St. Paul's Church is a former Church of Ireland on North King Street, Smithfield, Dublin, presently the home of the Spade Enterprise Centre.

==History==
The first church was opened on the site was constructed in 1702.

The present building was completed and opened in 1824, in the Gothic style, according to the plans of William Farrell.

The parish was formerly part of St. Michan's, which was reduced to the area immediately around it, and two new parishes were established from St. Michans, St. Mary's and St. Paul's - land in North King Street on which St. Paul's was established was set aside in 1697. The older St. Paul's church held its last service on Easter Sunday, 1821. 1830 seen some of the northern part of the parish moved to the newly established All Saints Church, Grangegorman parish.

A chancel and porches were added by Albert E. Murray in 1880, reversing its orientation.

===Closure===
In 1987 the doors of the Church were finally closed for good and it was de-consecrated, and worship was transferred back to St.
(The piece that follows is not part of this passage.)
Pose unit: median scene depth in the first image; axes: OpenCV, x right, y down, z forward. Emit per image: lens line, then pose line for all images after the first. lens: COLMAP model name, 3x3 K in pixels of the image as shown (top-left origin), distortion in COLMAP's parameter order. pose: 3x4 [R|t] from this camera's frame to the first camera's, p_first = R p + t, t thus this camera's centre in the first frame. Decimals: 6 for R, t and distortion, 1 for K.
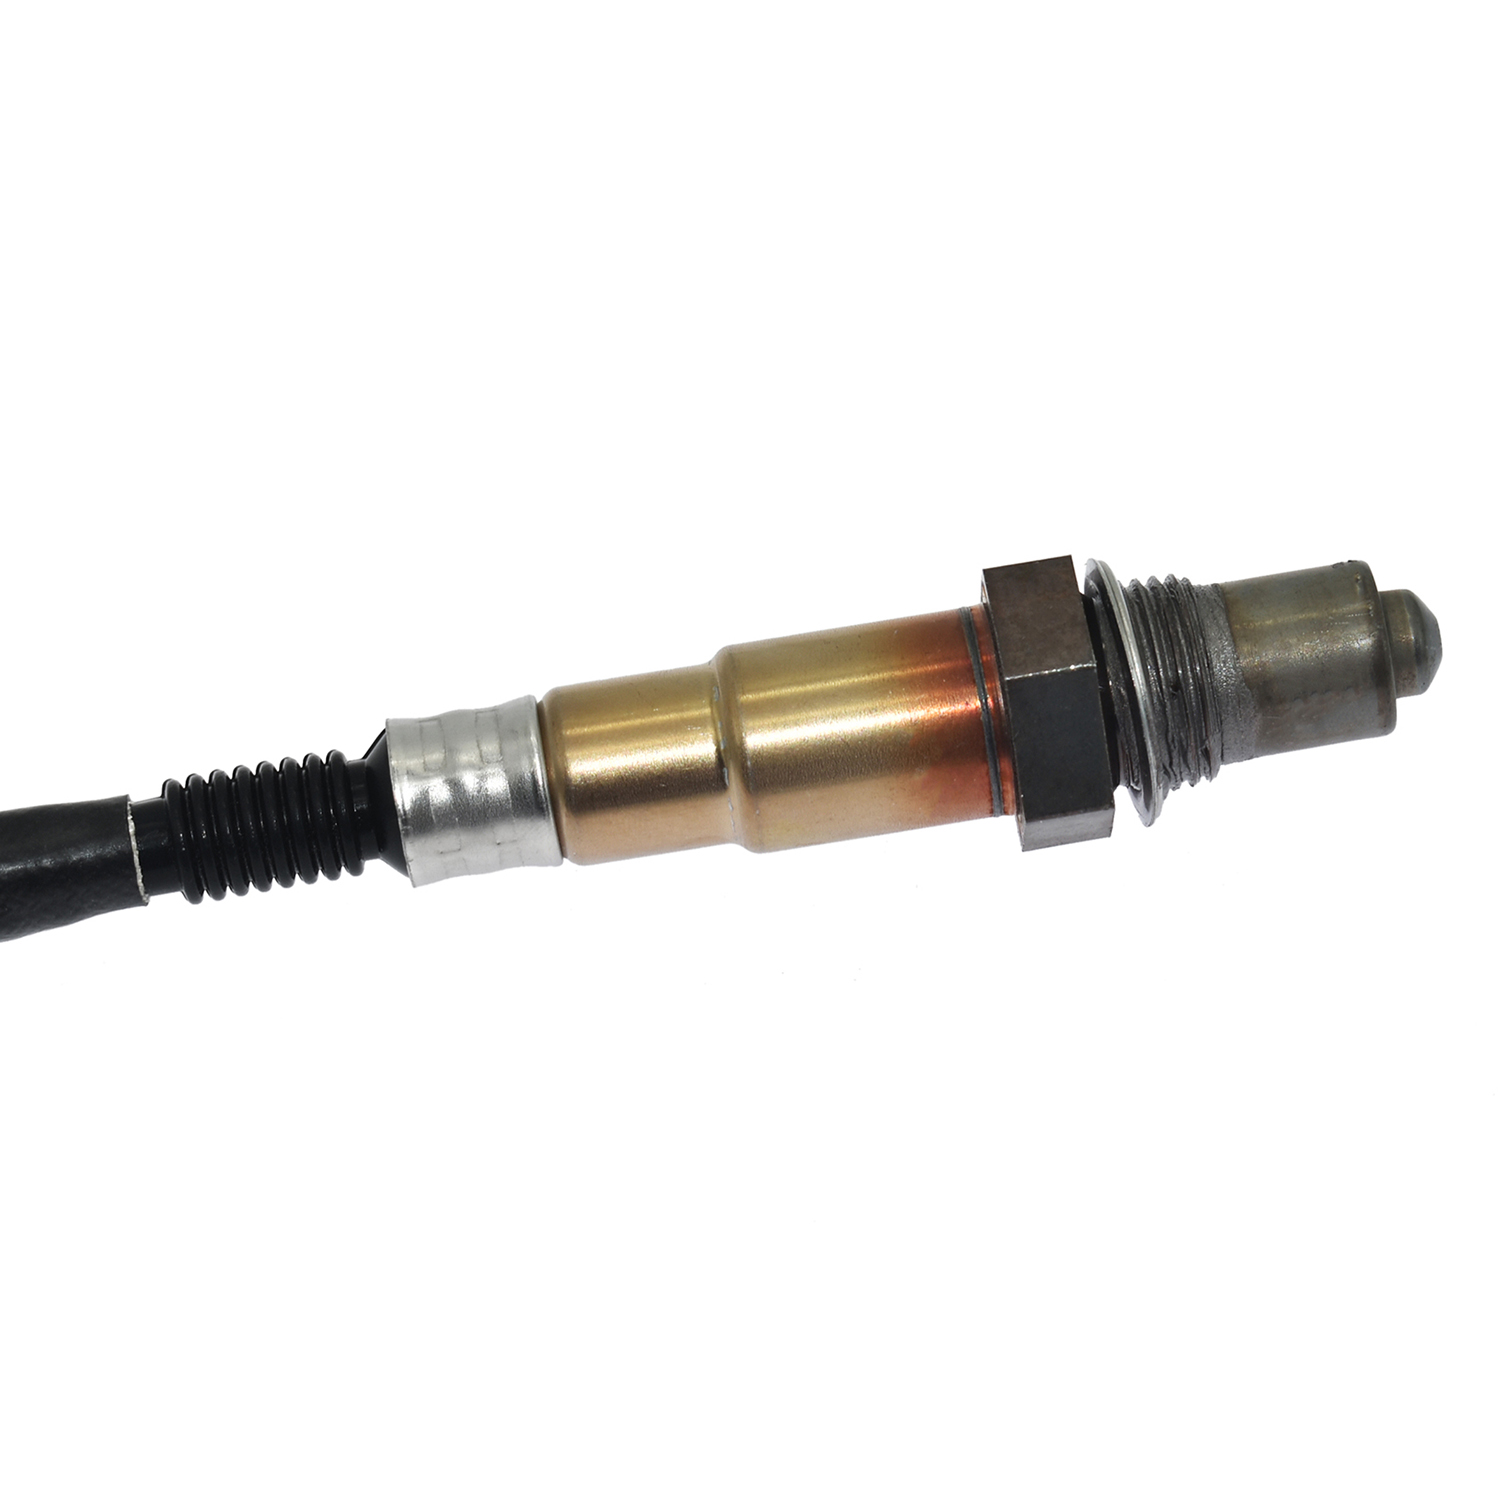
lens RADIAL K [[5461.7, 0, 750.0], [0, 5461.7, 750.0], [0, 0, 1]] dist [-0.060074, -0.233864]
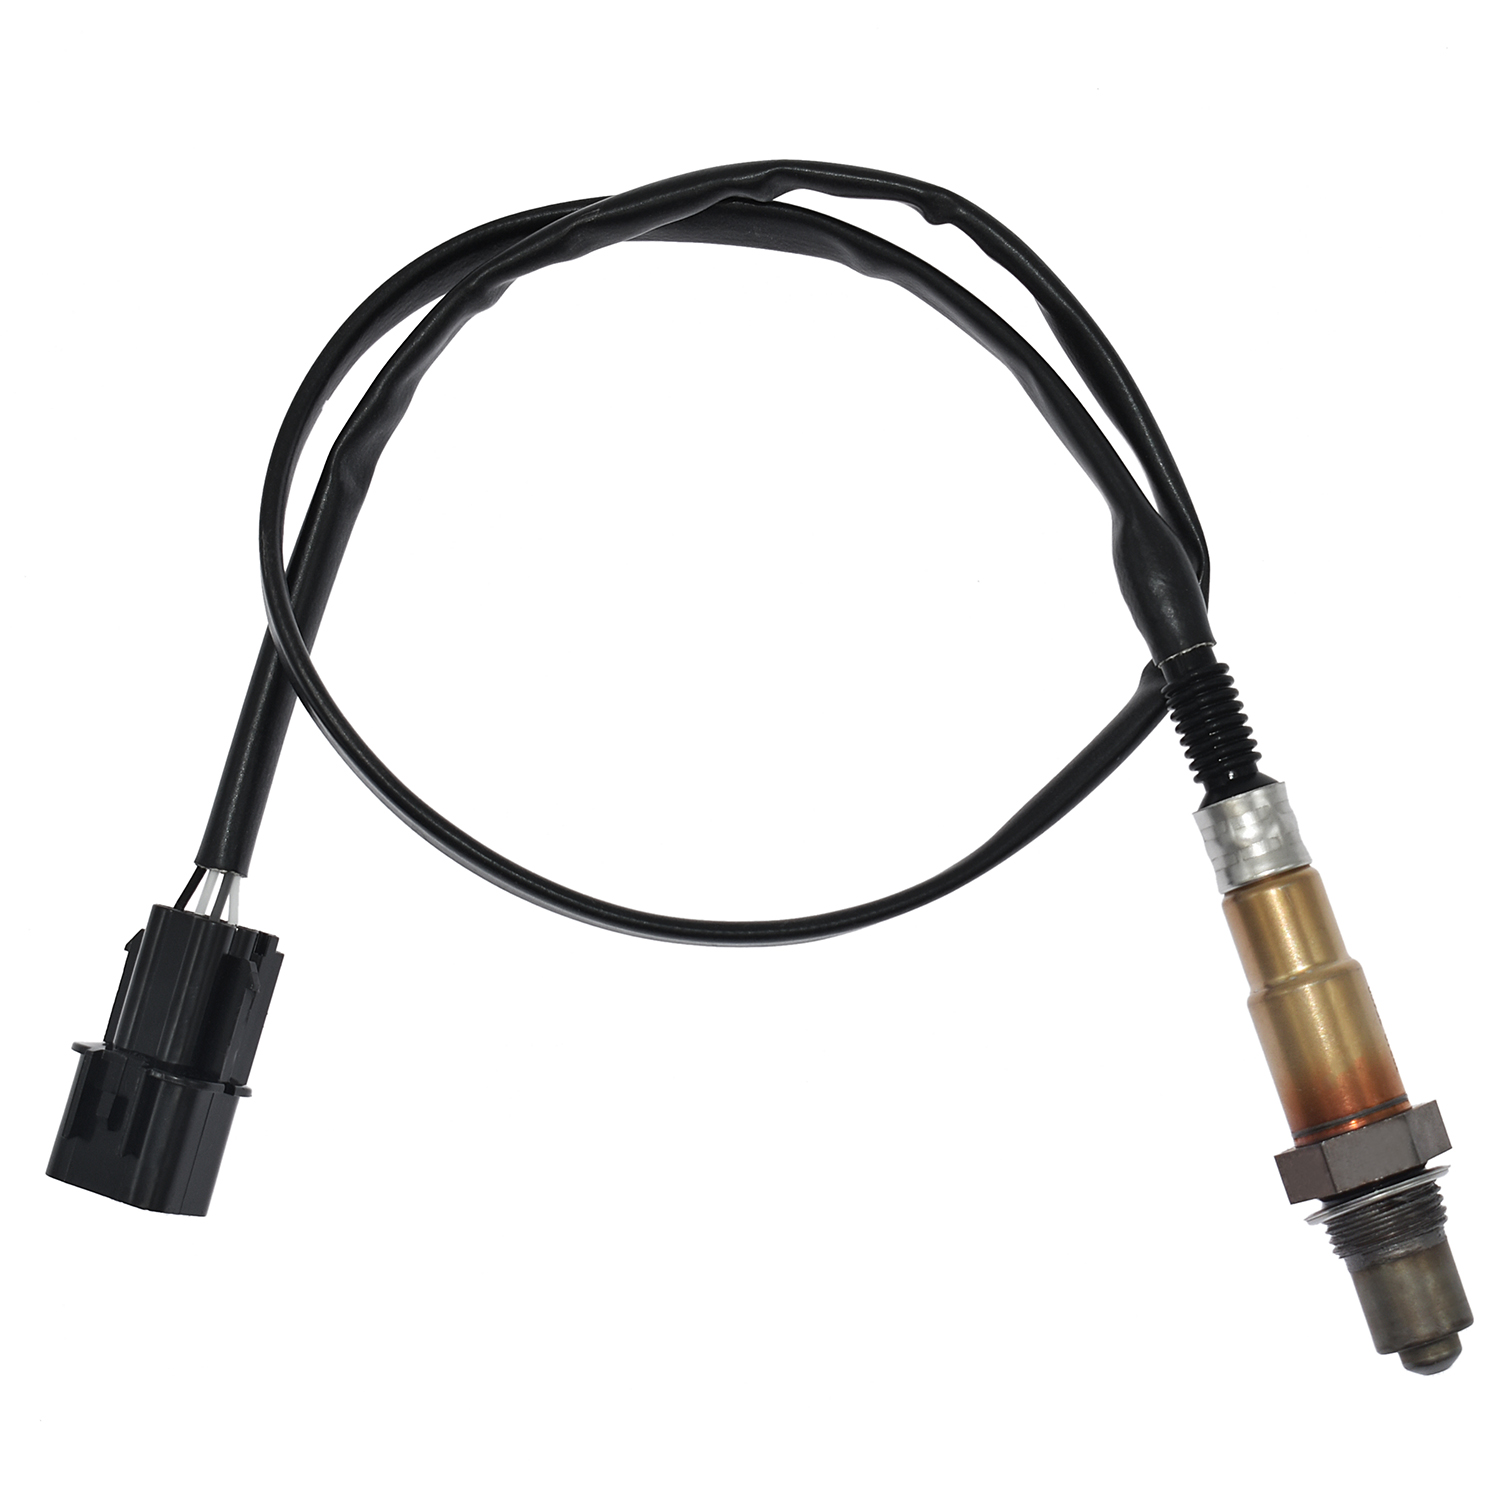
lens RADIAL K [[3628.3, 0, 750.0], [0, 3628.3, 750.0], [0, 0, 1]] dist [0.458066, -6.571893]
pose [[0.161724, 0.981786, -0.099708, 0.012548], [-0.975322, 0.174408, 0.135384, 0.001368], [0.150308, 0.075352, 0.985763, -0.181898]]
Michan's.

==People associated with St. Paul's==
Rectors of the church include the Rev. Dr. Charles Carr (1708–1716) a subsequent Bishop of Killaloe, Rev. Dr. Oliver Brady, Rev. Dr. Boyle Travers, Rev. Dr. Dixie Blundell, Rev. Thomas Radcliffe and to Rev W. J. Le Fanu.
The older church was reputed to be the burial place of Robert Emmet, and where the philosopher George Berkeley was consecrated as Bishop of Cloyne in 1734.

Viscount Charlemont was one of the original churchwardens.

==Cemetery==
The attached cemetery was the primary place of interment for the nearby garrison of Dublin and contained a monument to the memory of Lt. Col. Lyde Browne (shot dead by the United Irishmen in 1803), of the 21st Royal Fusiliers and a mural tablet to three privates of the same regiment, who all were killed in the insurrection of 1803; as well as a mausoleum for the family of Colonel Ormsby. The graveyard closed in the 1860s.

Most of the graveyard is under tarmac and the remainder, an unused fenced-off area to the south, is under gravel. A further section has been alienated to the south again, where a former school building now houses a community centre.

==Records==
Church of Ireland records from 1702 to 1892 at the Representative Church Body; burial records are at the Genealogical Office, Manuscript No. 577. The proceedings of the church are recorded in minute books which survive intact back to the year 1698.